-- Start STORED DATA --

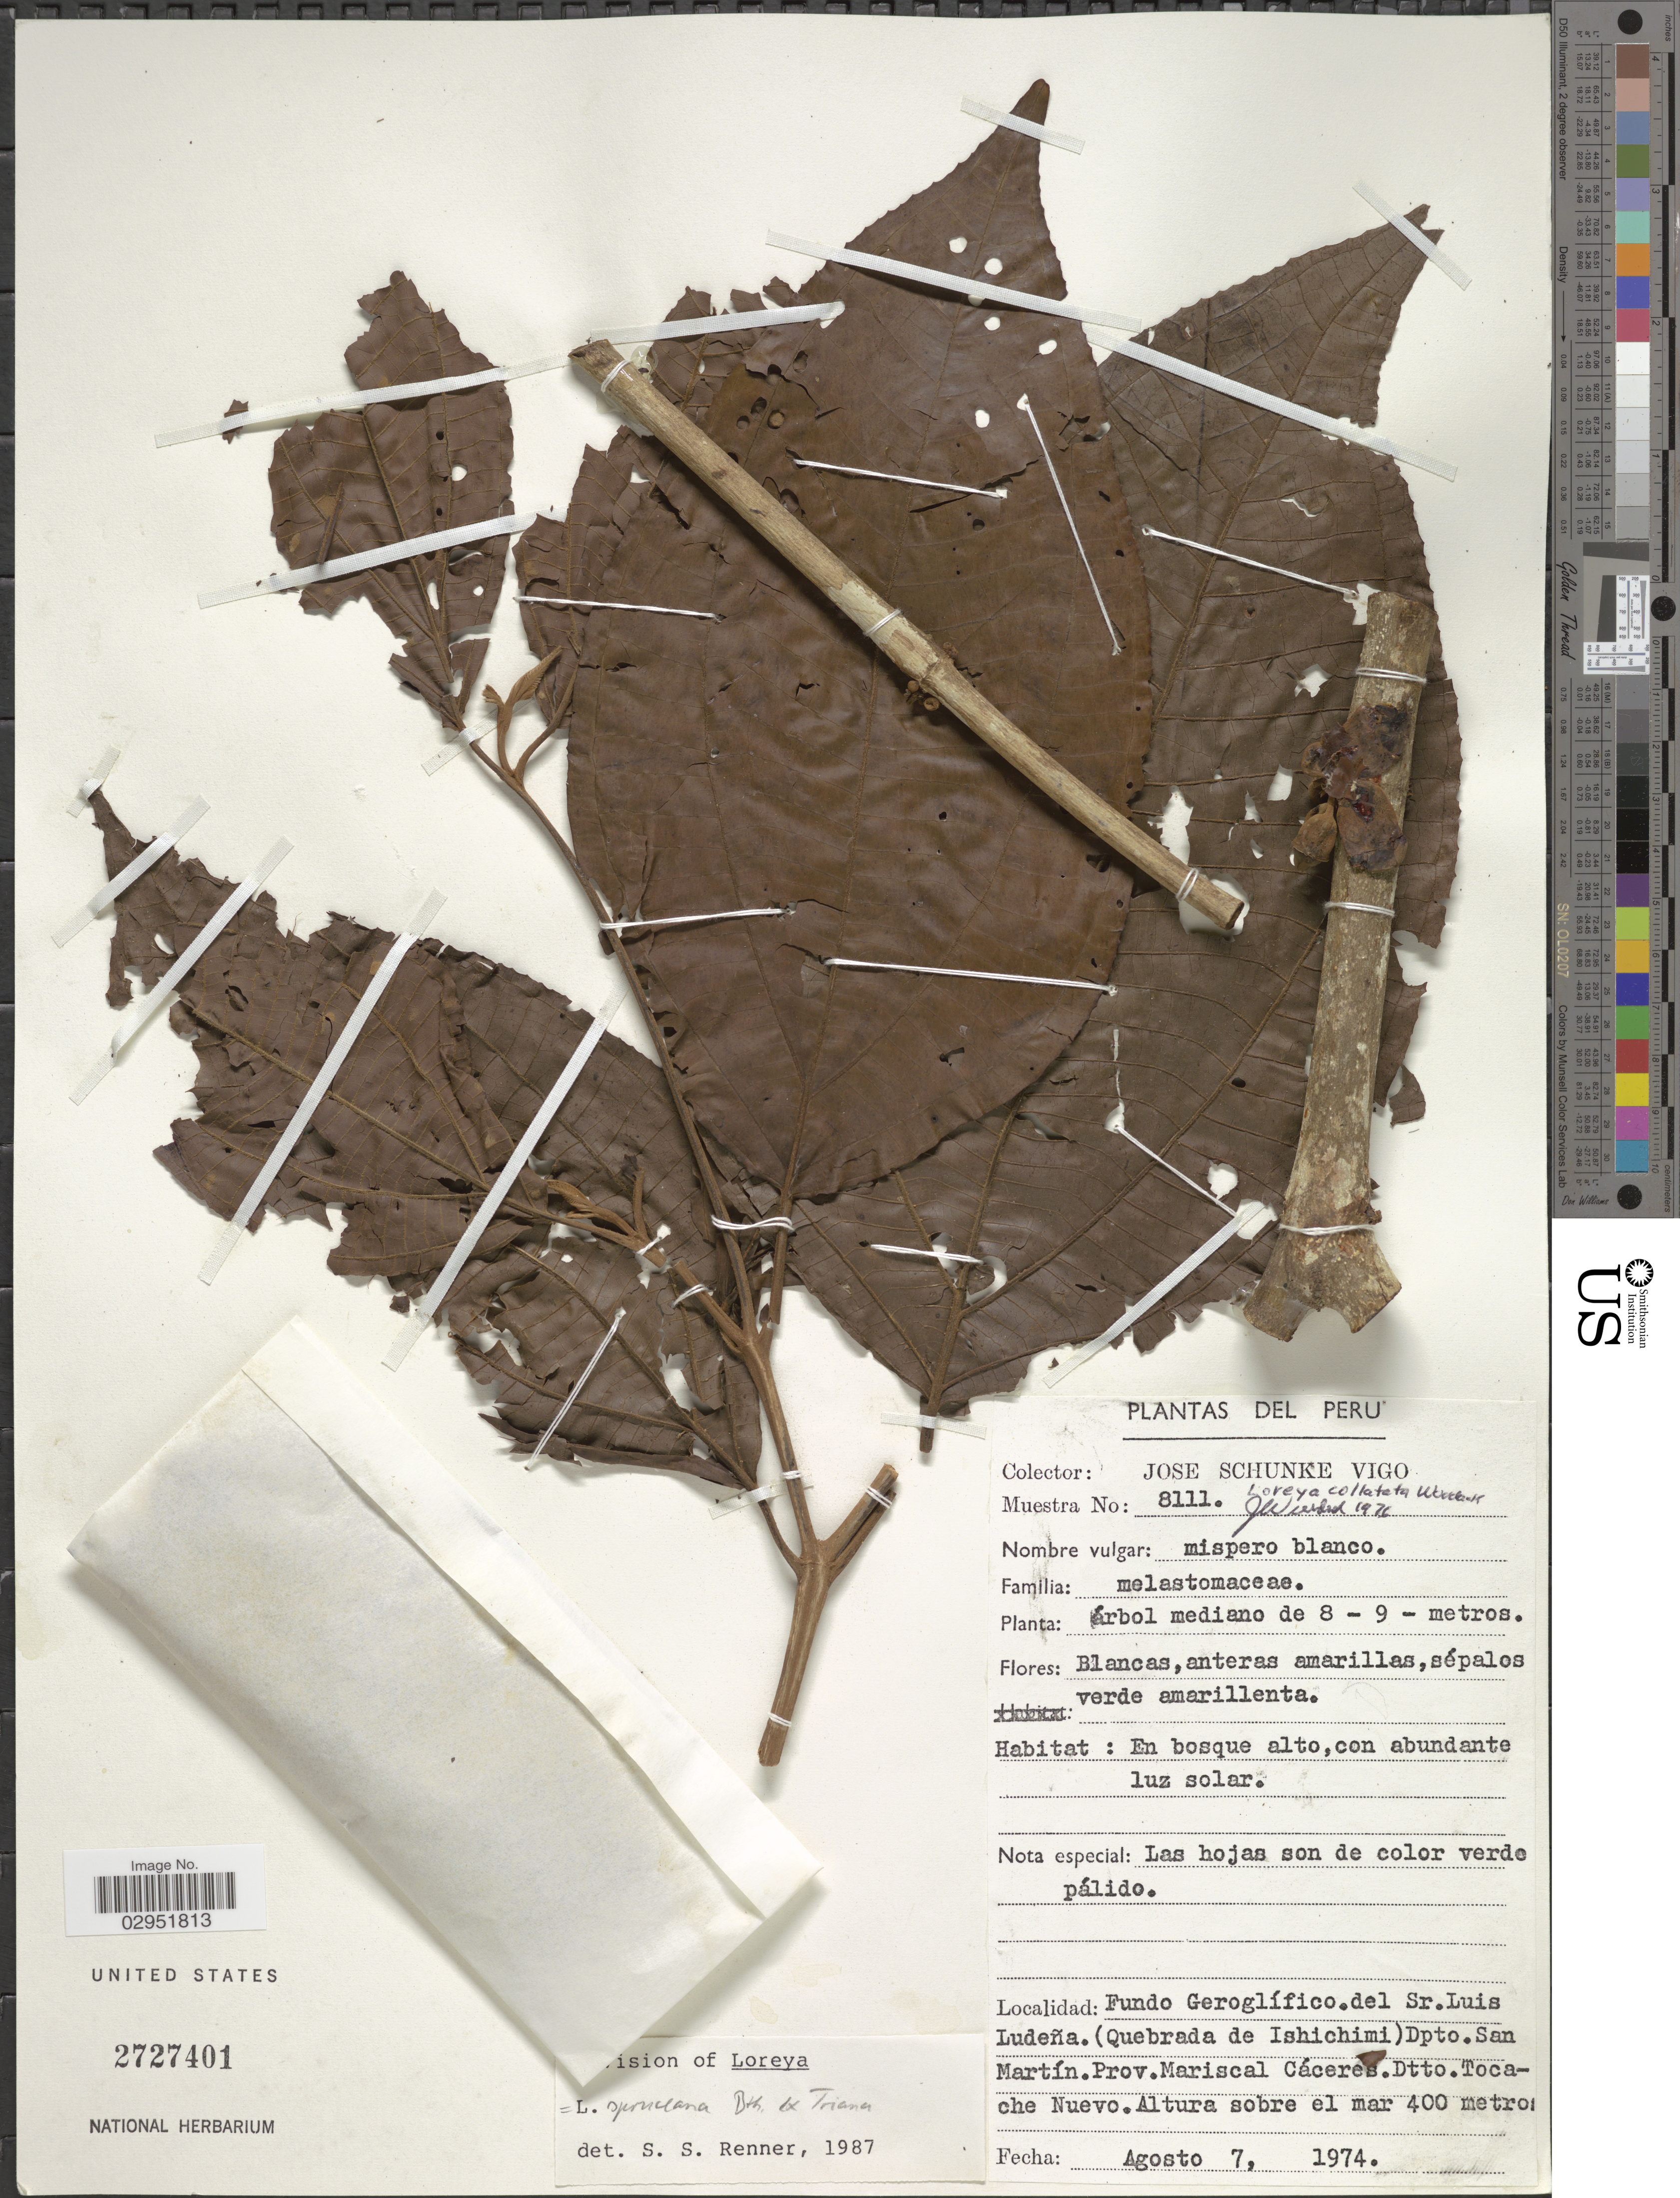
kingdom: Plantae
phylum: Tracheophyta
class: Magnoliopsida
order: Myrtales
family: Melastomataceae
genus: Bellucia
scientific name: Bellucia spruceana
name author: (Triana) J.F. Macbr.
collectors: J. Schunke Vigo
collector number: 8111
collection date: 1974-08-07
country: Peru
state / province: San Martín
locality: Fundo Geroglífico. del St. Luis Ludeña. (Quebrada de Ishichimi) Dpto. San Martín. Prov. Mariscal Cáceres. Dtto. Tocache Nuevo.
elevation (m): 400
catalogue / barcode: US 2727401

-- End STORED DATA --

* [EXERCISE] Reproduce each line of the material above verbatim, leaving out the picture.

* [RESULT]
kingdom: Plantae
phylum: Tracheophyta
class: Magnoliopsida
order: Myrtales
family: Melastomataceae
genus: Bellucia
scientific name: Bellucia spruceana
name author: (Triana) J.F. Macbr.
collectors: J. Schunke Vigo
collector number: 8111
collection date: 1974-08-07
country: Peru
state / province: San Martín
locality: Fundo Geroglífico. del St. Luis Ludeña. (Quebrada de Ishichimi) Dpto. San Martín. Prov. Mariscal Cáceres. Dtto. Tocache Nuevo.
elevation (m): 400
catalogue / barcode: US 2727401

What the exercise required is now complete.